Using the schema-based graph approach provided by the WhyHow automated knowledge graph creation solution, we can programatically build a graph using raw PDFs, and a simple JSON schema:

Step 1: Import and initialize WhyHow client

from whyhow import WhyHow

client = WhyHow()

Step 2: Create dedicated namespace and drug fact PDFs

# Define namespace name
namespace = "drug-facts"

# Specify relative path of the documents you’d like to upload
documents = [
    "assets/advil_drug_facts.pdf",
    "assets/tylenol_drug_facts.pdf"
]

# Add documents to your namespace
documents_response = client.graph.add_documents(
  namespace = namespace, documents = documents
)

Step 3: Define the schema

{
  "entities": [
    {
      "name": "medication",
      "description": "The brand name for a medication. Examples are Advil, Benadryl, Tylenol, etc."
    },
    {
      "name": "side_effect",
      "description": "Harmful bodily effects that can be caused by using the medication. Examples of side effects are nausea, swelling, asthma, shock, blisters, rash, liver damage"
    },
    {
      "name": "active_ingredient",
      "description": "Chemical compounds and ingredients used to make a medication. Examples of active ingredients are Acetaminophen, Ibuprofen, NSAID, Diphenhydramine HCl"
    },
    {
      "name": "symptom",
      "description": "An ailment or issue that is treated or relieved by using the medication.

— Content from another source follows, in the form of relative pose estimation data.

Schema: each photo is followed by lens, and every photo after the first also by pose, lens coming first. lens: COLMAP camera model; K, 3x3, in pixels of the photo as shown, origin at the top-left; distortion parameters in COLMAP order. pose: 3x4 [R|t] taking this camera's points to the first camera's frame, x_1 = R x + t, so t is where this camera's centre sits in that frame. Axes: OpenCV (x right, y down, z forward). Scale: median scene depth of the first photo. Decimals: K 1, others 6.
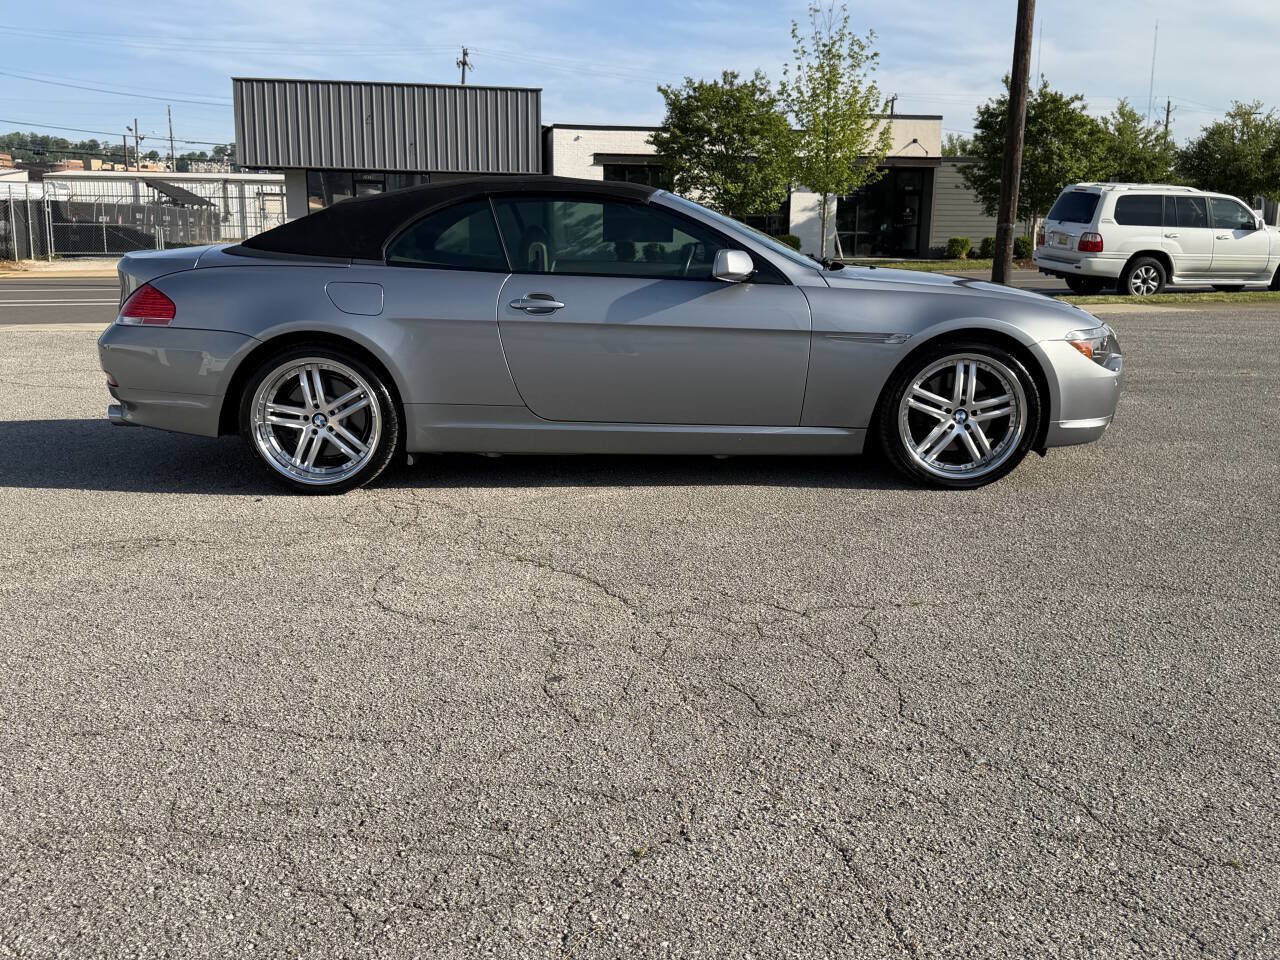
lens RADIAL K [[1217.1, 0, 637.1], [0, 1217.1, 480.5], [0, 0, 1]] dist [0.131429, -0.234499]
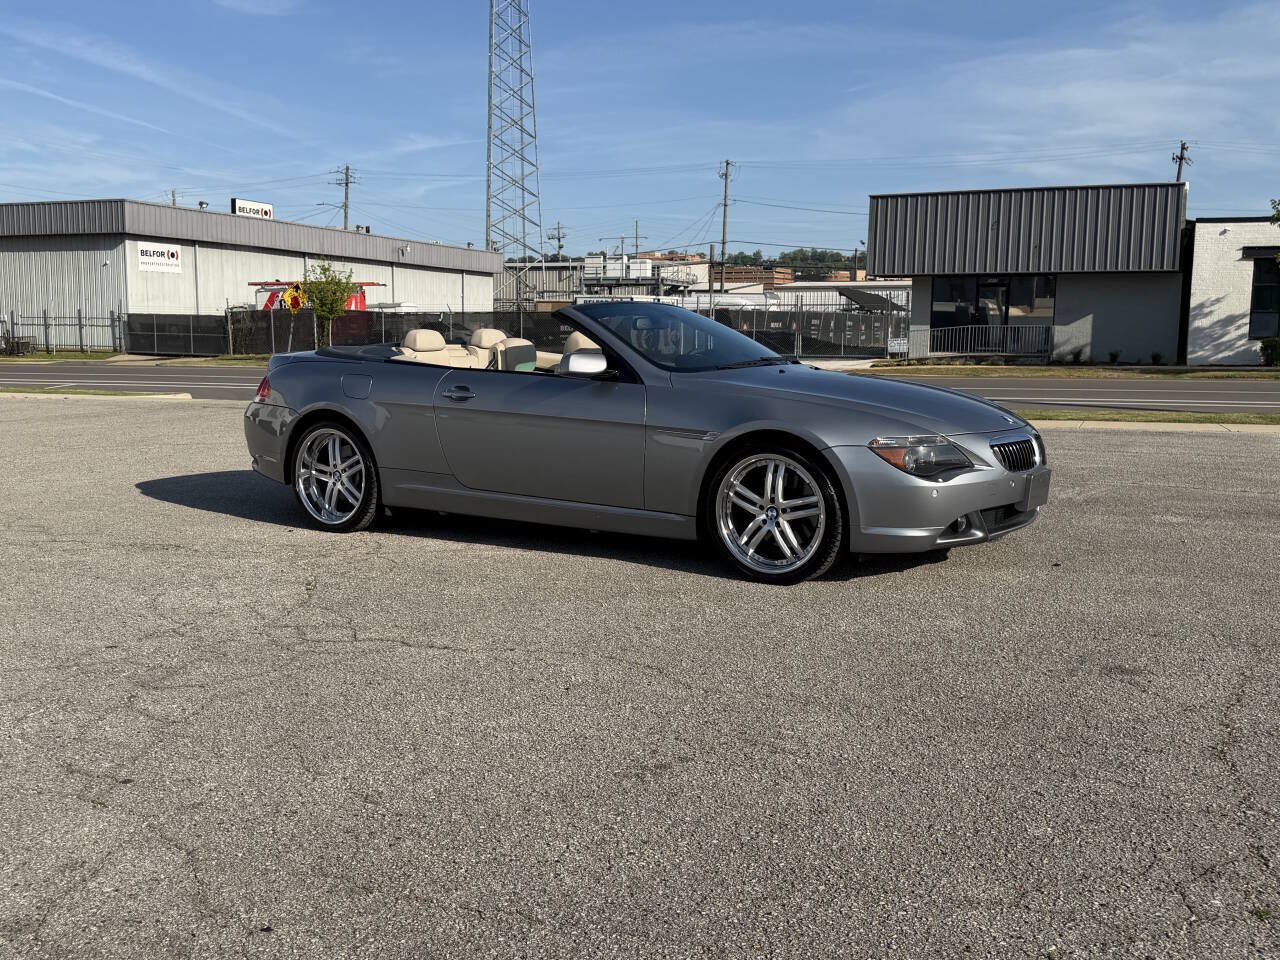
lens RADIAL K [[1208.6, 0, 636.9], [0, 1208.6, 484.1], [0, 0, 1]] dist [0.177877, -0.351053]
pose [[0.831767, 0.069770, -0.550723, 0.735362], [-0.111776, 0.992801, -0.043041, -0.019488], [0.543755, 0.097358, 0.833578, 0.072135]]
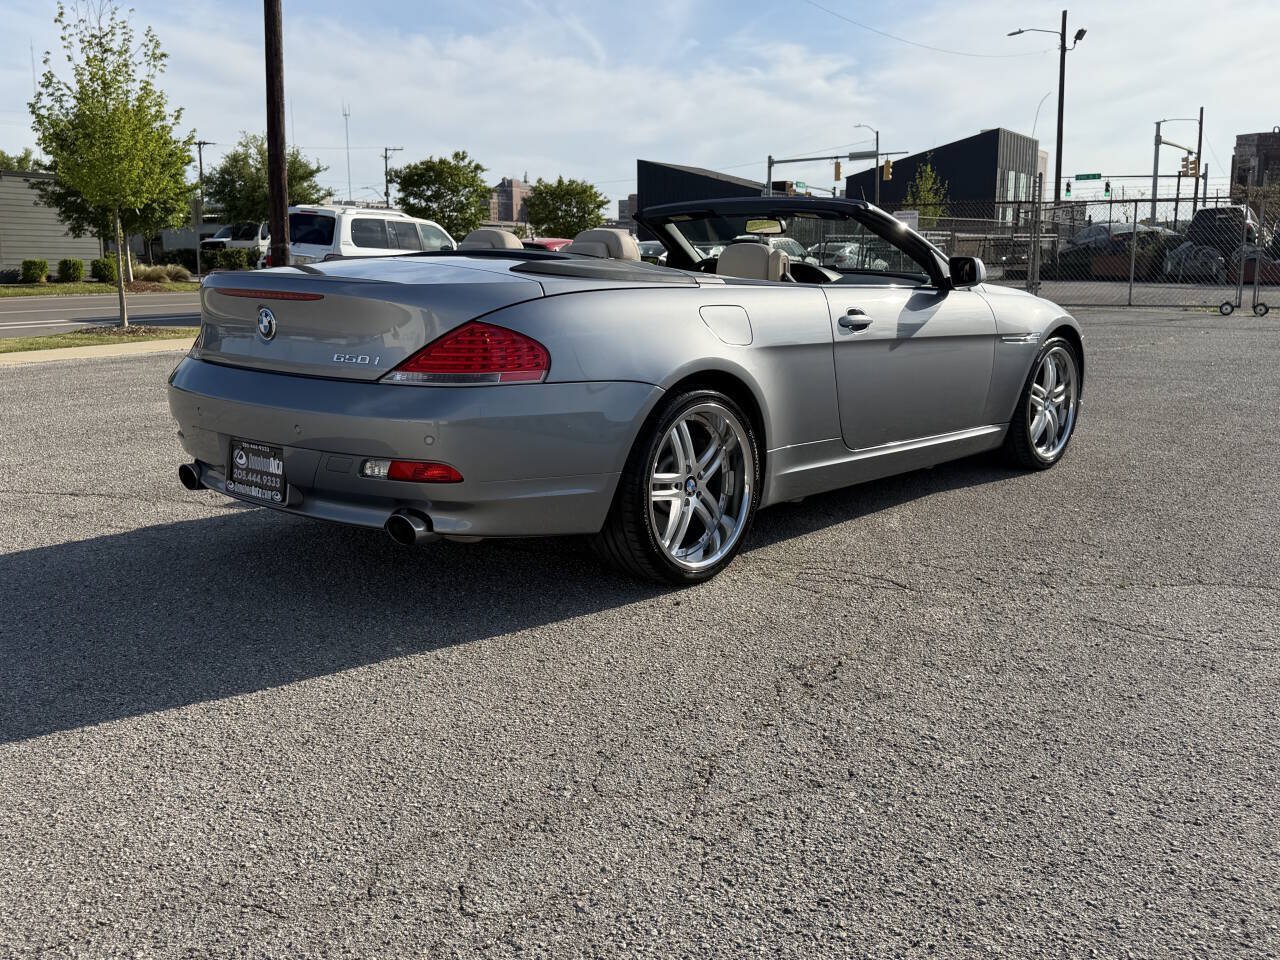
lens RADIAL K [[1208.6, 0, 636.9], [0, 1208.6, 484.1], [0, 0, 1]] dist [0.177877, -0.351053]
pose [[0.679690, -0.138992, 0.720210, -0.817531], [0.150335, 0.987436, 0.048687, -0.091384], [-0.717929, 0.075181, 0.692045, 0.495729]]
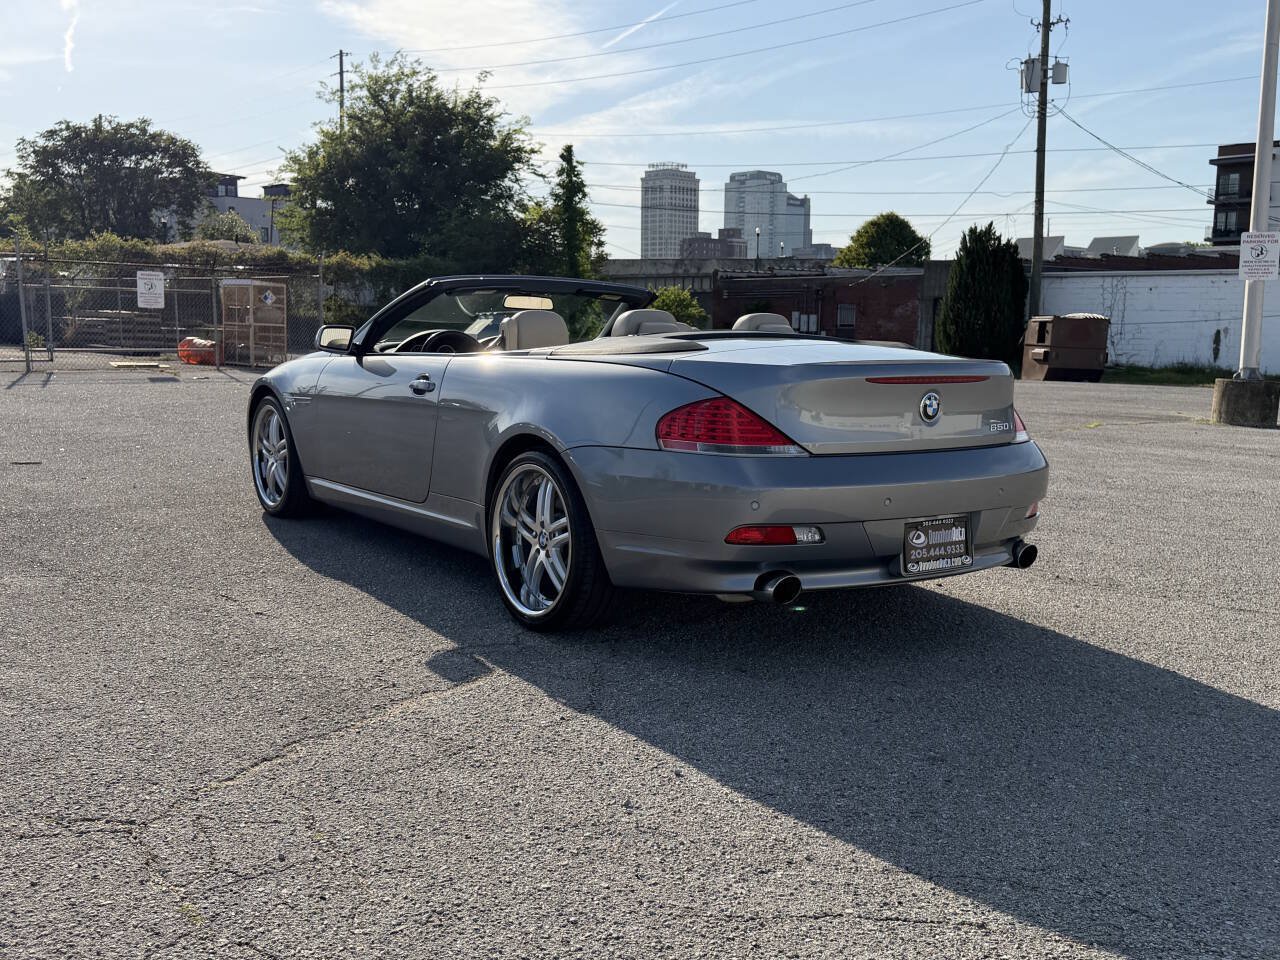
lens RADIAL K [[1217.1, 0, 637.1], [0, 1217.1, 480.5], [0, 0, 1]] dist [0.131429, -0.234499]
pose [[-0.563231, -0.123534, 0.817013, -0.965945], [0.149709, 0.957141, 0.247927, -0.353840], [-0.812624, 0.261955, -0.520597, 1.692451]]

Examples of symptoms are headache, soreness, pain, toothache, backache, arthritis"
    },
    {
      "name": "instruction",
      "description": "A direction for how you should consume a medication."
    }
  ],
  "relations": [
    {
      "name": "causes",
      "description": "Indicates that the medication has an undesirable bodily side effect."
    },
    {
      "name": "contains",
      "description": "Medications contain an active ingredient."
    },
    {
      "name": "treats",
      "description": "Medications are used to treat bodily ailments or sicknesses."
    },
    {
      "name": "has_instruction",
      "description": "Medications have an instruction for how to use it."
    }
  ],
  "patterns": [
    {
      "head": "active_ingredient",
      "relation": "causes",
      "tail": "side_effect",
      "description": "A medication causes a side effect."
    },
    {
      "head": "medication",
      "relation": "contains",
      "tail": "active_ingredient",
      "description": "A medication contains an active ingredient."
    },
    {
      "head": "active_ingredient",
      "relation": "treats",
      "tail": "symptom",
      "description": "A medication treats a symptom."
    },
    {
      "head": "medication",
      "relation": "has_instruction",
      "tail": "instruction",
      "description": "A medication has an instruction."
    }
  ]
}

Step 4: Create the graph using schema

# Create graph from schema

schema = "./schema.json"

extracted_graph = client.graph.create_graph_from_schema(
  namespace = namespace, schema_file = schema_file
)

Schema Development Process

The WhyHow schema library helps you get started faster with schema-defined graph creation feature.

This is the typical engagement process we have with our design partners:

  • They read our Medium articles, case studies, and schemas and they come to us with an understanding of the specific use-case and data they want to build graphs for.
  • They use our question-based graph creation feature to generate a list of potential schemas that would be a fit for their use case.
  • They use an LLM to generate the schema based on a few high-level example schemas, raw text samples, and project objectives.
  • They then edit the auto-generated schema, and use it to automatically create a graph using the WhyHow SDK.

Your process may look a little different depending on your use-case, data, and how specific you'd like your graph to be. At the end of the day, granular tooling for graph experimentation, iteration, and management is needed for incorporating more deterministic graph structures, and it will be exciting to see more systems incorporate knowledge graphs.